Evelyn and Hortense Edwards spent two decades visiting what they thought was their mother's grave - only to discover it contained the remains of a stranger

Now, the sisters are suing, seeking want $25 million in damages from Rosehill Cemetery in Linden, New Jersey, for emotional distress caused when they learned that their mother, Beatrice Williams, had been buried in the wrong plot.

"It was devastating for them," Mark Crawford, the sisters' attorney, said in a telephone interview.

He said they only recently discovered the mix-up after complaining to the cemetery that what they thought was their mother's grave, which they visit regularly, was falling into disrepair.

An employee looked up the plot in question.

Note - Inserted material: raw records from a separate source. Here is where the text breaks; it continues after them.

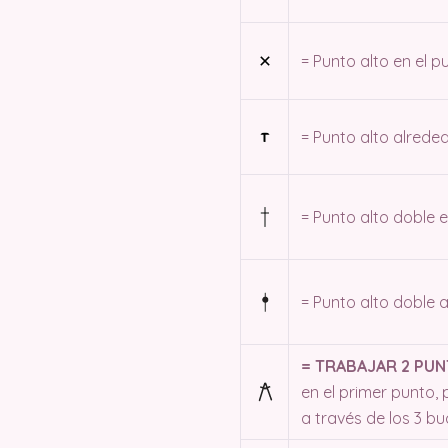
= Punto alto en el p
= Punto alto alred
= Punto alto doble e
= Punto alto doble
= TRABAJAR 2 PUN
en el primer punto, p
a través de los 3 bu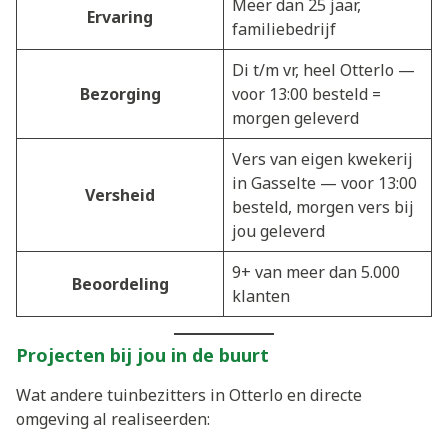
Meer dan 25 jaar,
Ervaring
familiebedrijf
Di t/m vr, heel Otterlo —
Bezorging
voor 13:00 besteld =
morgen geleverd
Vers van eigen kwekerij
in Gasselte — voor 13:00
Versheid
besteld, morgen vers bij
jou geleverd
9+ van meer dan 5.000
Beoordeling
klanten
Projecten bij jou in de buurt
Wat andere tuinbezitters in Otterlo en directe
omgeving al realiseerden: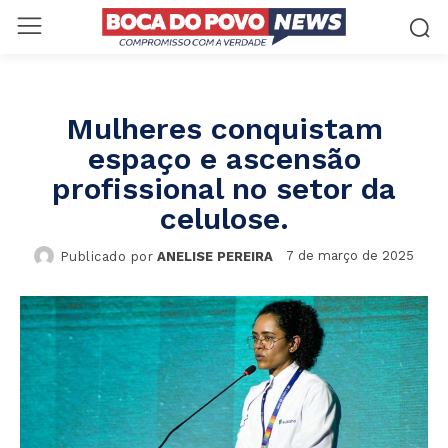
Mulheres conquistam
espaço e ascensão
profissional no setor da
celulose.
7 de março de 2025
Publicado por
ANELISE PEREIRA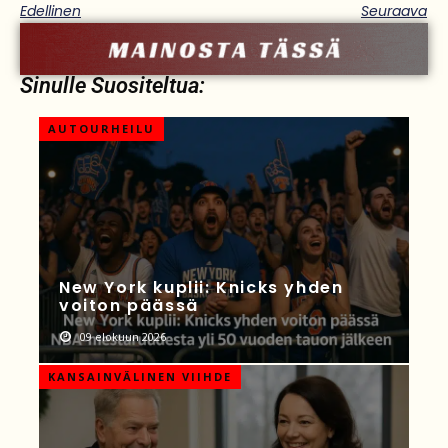
Edellinen
Seuraava
Sinulle Suositeltua:
AUTOURHEILU
New York kuplii: Knicks yhden
voiton päässä
09 elokuun 2026
KANSAINVÄLINEN VIIHDE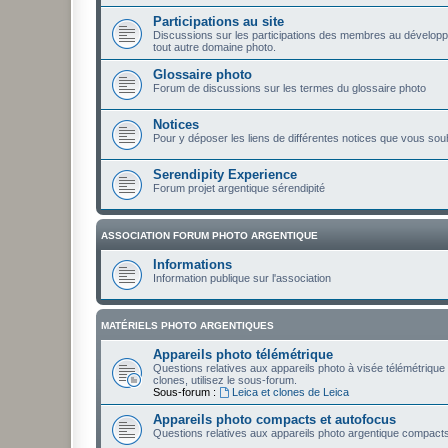
Participations au site
Discussions sur les participations des membres au développ
tout autre domaine photo.
Glossaire photo
Forum de discussions sur les termes du glossaire photo
Notices
Pour y déposer les liens de différentes notices que vous sou
Serendipity Experience
Forum projet argentique sérendipité
ASSOCIATION FORUM PHOTO ARGENTIQUE
Informations
Information publique sur l'association
MATÉRIELS PHOTO ARGENTIQUES
Appareils photo télémétrique
Questions relatives aux appareils photo à visée télémétrique 
clones, utilisez le sous-forum.
Sous-forum :
Leica et clones de Leica
Appareils photo compacts et autofocus
Questions relatives aux appareils photo argentique compacts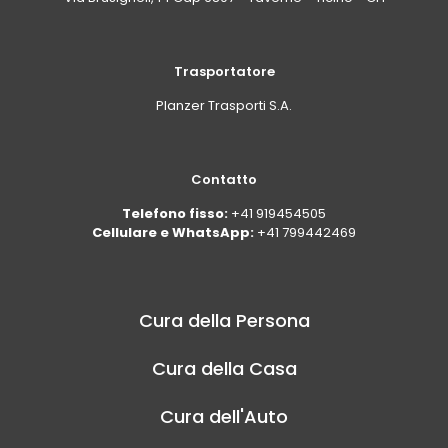
Trasportatore
Planzer Trasporti S.A.
Contatto
Telefono fisso:
+41 919454505
Cellulare e WhatsApp:
+41 799442469
Cura della Persona
Cura della Casa
Cura dell'Auto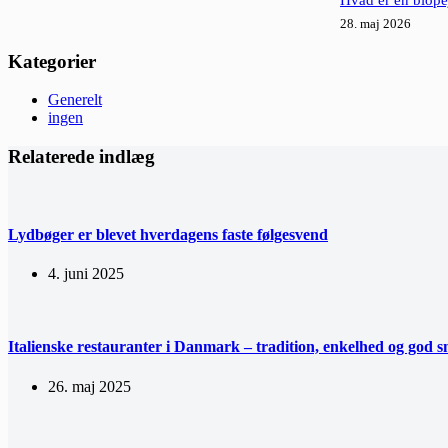
28. maj 2026
Kategorier
Generelt
ingen
Relaterede indlæg
Lydbøger er blevet hverdagens faste følgesvend
4. juni 2025
Italienske restauranter i Danmark – tradition, enkelhed og god 
26. maj 2025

"She said, 'There's a man buried there,' and they said, 'What do you mean there's a man buried there?'," Crawford said.

The complaint filed in Brooklyn Federal Court says the cemetery has acknowledged that the plot location in the sisters' paperwork -- Section 52, Row 20, Grave 103 -- was incorrect.

That error caused the sisters to have "visited the wrong gravesite, sought comfort from the wrong grave, laid flowers on the wrong grave, (and) prayed and had confidential conversations at the wrong grave," it said.

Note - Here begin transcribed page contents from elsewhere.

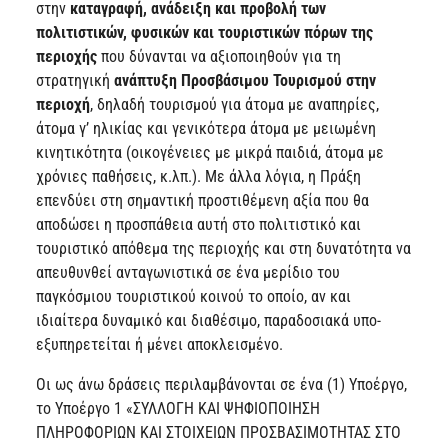
στην
καταγραφή, ανάδειξη και προβολή των
πολιτιστικών, φυσικών και τουριστικών πόρων της
περιοχής
που δύνανται να αξιοποιηθούν για τη
στρατηγική
ανάπτυξη Προσβάσιμου Τουρισμού στην
περιοχή
, δηλαδή τουρισμού για άτομα με αναπηρίες,
άτομα γ’ ηλικίας και γενικότερα άτομα με μειωμένη
κινητικότητα (οικογένειες με μικρά παιδιά, άτομα με
χρόνιες παθήσεις, κ.λπ.). Με άλλα λόγια, η Πράξη
επενδύει στη σημαντική προστιθέμενη αξία που θα
αποδώσει η προσπάθεια αυτή στο πολιτιστικό και
τουριστικό απόθεμα της περιοχής και στη δυνατότητα να
απευθυνθεί ανταγωνιστικά σε ένα μερίδιο του
παγκόσμιου τουριστικού κοινού το οποίο, αν και
ιδιαίτερα δυναμικό και διαθέσιμο, παραδοσιακά υπο-
εξυπηρετείται ή μένει αποκλεισμένο.
Οι ως άνω δράσεις περιλαμβάνονται σε ένα (1) Υποέργο,
το Υποέργο 1 «ΣΥΛΛΟΓΗ ΚΑΙ ΨΗΦΙΟΠΟΙΗΣΗ
ΠΛΗΡΟΦΟΡΙΩΝ ΚΑΙ ΣΤΟΙΧΕΙΩΝ ΠΡΟΣΒΑΣΙΜΟΤΗΤΑΣ ΣΤΟ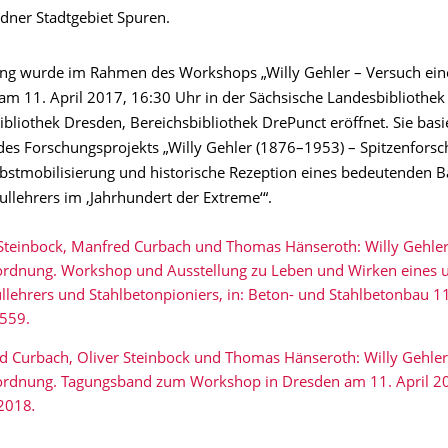
dner Stadtgebiet Spuren.
ung wurde im Rahmen des Workshops „Willy Gehler – Versuch ein
am 11. April 2017, 16:30 Uhr in der Sächsische Landesbibliothek 
ibliothek Dresden, Bereichsbibliothek DrePunct eröffnet. Sie basi
des Forschungsprojekts „Willy Gehler (1876–1953) – Spitzenforsc
elbstmobilisierung und historische Rezeption eines bedeutenden 
llehrers im ‚Jahrhundert der Extreme‘“.
 Steinbock, Manfred Curbach und Thomas Hänseroth: Willy Gehler
nordnung. Workshop und Ausstellung zu Leben und Wirken eines 
lehrers und Stahlbetonpioniers, in: Beton- und Stahlbetonbau 11
-559.
d Curbach, Oliver Steinbock und Thomas Hänseroth: Willy Gehler
nordnung. Tagungsband zum Workshop in Dresden am 11. April 2
2018
.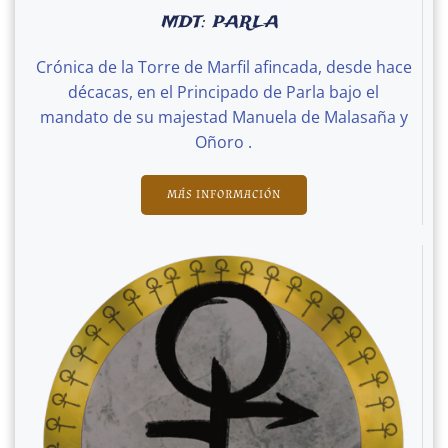
MDT: PARLA
Crónica de la Torre de Marfil afincada, desde hace
décacas, en el Principado de Parla bajo el
mandato de su majestad Manuela de Malasaña y
Oñoro .
MÁS INFORMACIÓN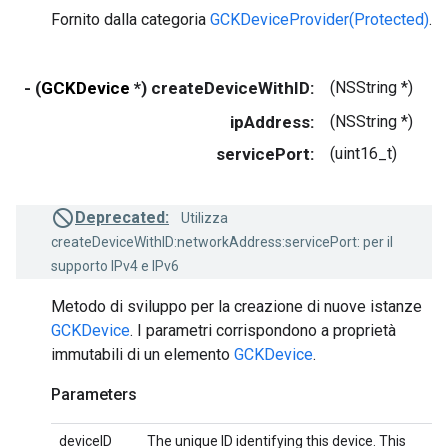
Fornito dalla categoria
GCKDeviceProvider(Protected)
.
- (
GCKDevice
*) createDeviceWithID:
(NSString *)
de
ipAddress:
(NSString *)
i
servicePort:
(uint16_t)
se
Deprecated:
Utilizza
createDeviceWithID:networkAddress:servicePort: per il
supporto IPv4 e IPv6
Metodo di sviluppo per la creazione di nuove istanze
GCKDevice
. I parametri corrispondono a proprietà
immutabili di un elemento
GCKDevice
.
Parameters
deviceID
The unique ID identifying this device. This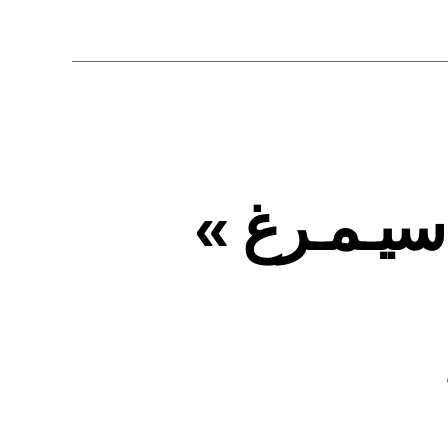
 سیـمـرغ »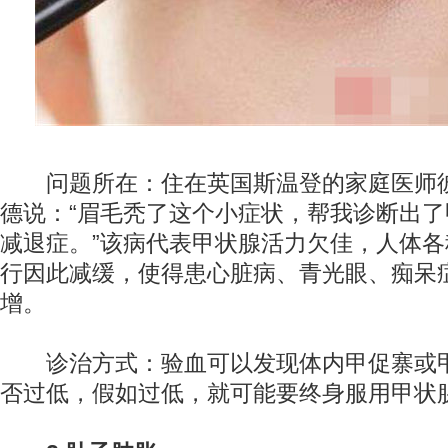
问题所在：住在英国斯温登的家庭医师彼
德说：“眉毛秃了这个小症状，帮我诊断出了
减退症。”该病代表甲状腺活力欠佳，人体各
行因此减缓，使得患心脏病、青光眼、痴呆
增。
诊治方式：验血可以发现体内甲促寨或
否过低，假如过低，就可能要终身服用甲状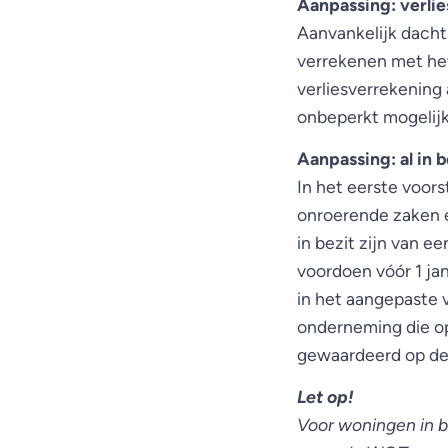
Aanpassing: verli
Aanvankelijk dacht
verrekenen met het
verliesverrekening 
onbeperkt mogelijk
Aanpassing: al in 
In het eerste voor
onroerende zaken e
in bezit zijn van e
voordoen vóór 1 ja
in het aangepaste 
onderneming die op 
gewaardeerd op de
Let op!
Voor woningen in b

In a letter sent to the sisters last July, the cemetery said it believed their mother was in fact buried in Section 52, Row 20, Grave 132, the complaint said.

A woman who answered the telephone at the cemetery's main office on Tuesday declined to comment before hanging up.

Crawford said the sisters believe that if the cemetery management could be mistaken once, it could be mistaken again, and are not convinced that the cemetery has not misplaced their mother's remains.

They want the cemetery to disinter the remains at the second grave to confirm the remains there are of their mother.

The cemetery management has said it will only do so if the sisters take responsibility should the cemetery still be mistaken and, for example, the relatives of whoever is buried at Grave 132 discover their loved one's remains were unnecessarily disinterred and decide to sue, Crawford said.

"They're not willing to take the risk of correcting their own mistake," he said.

The sisters, who live in the New York borough of Queens, had bought three plots at their mother's death in the hope that they might one day be buried by her side.

Crawford said he did not know the identity of the man buried beneath Beatrice Williams' grave marker. Nor was he certain whether the mix-up was restricted to just two sets of remains -- that Grave 103 actually contains the remains that should be in Grave 132, and vice versa -- or whether other plots were similarly mislabeled.